Dernier coucher de soleil, dernier lever de ce qui reste de croissant de lune. On avance a 0 puis 2 ou 3 noeuds. Enfin, on arrive à tenir le spi.
Mercredi matin....terre. Elle est cachée par la brume. Ca souffle toujours peu et ils prévoient même moins. On passe enfin la ligne à 9 heures 10. Notre traversée aura pris 4 jours, 23 heures et 30 minutes. Je pense à ceux qui restent sur l’eau... et qui vont devoir y rester encore pendant un long moment (certains ont fini 48 heures après nous !).
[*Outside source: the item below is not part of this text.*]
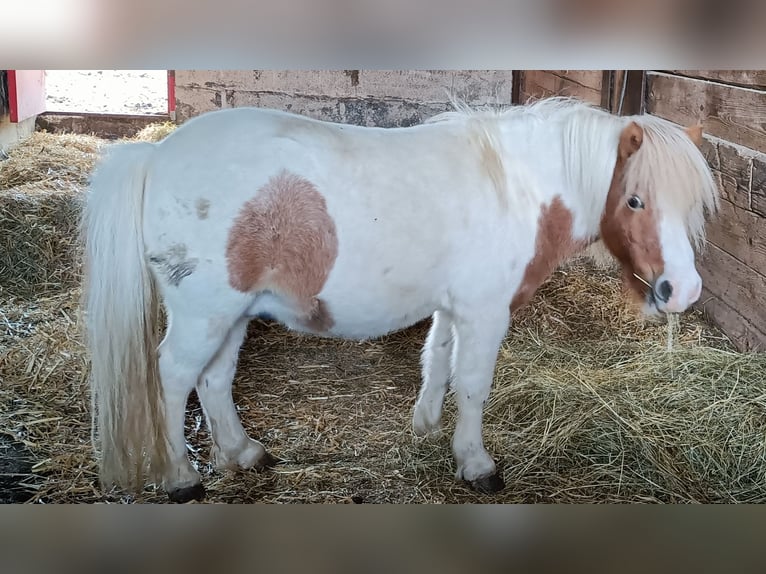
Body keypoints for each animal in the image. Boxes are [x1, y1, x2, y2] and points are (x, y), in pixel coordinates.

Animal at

On plie les voiles, toujours pas d’accrocs avec Hervé (alors qu’on est jamais d’accord pour les plier !!!). L’accueil au ponton est magnifique. Tout le monde est là pour nous féliciter. J’ai passé des moments inoubliables et suis même prête à recommencer, mais laisser moi d’abord aller faire les soldes chez GAP !!!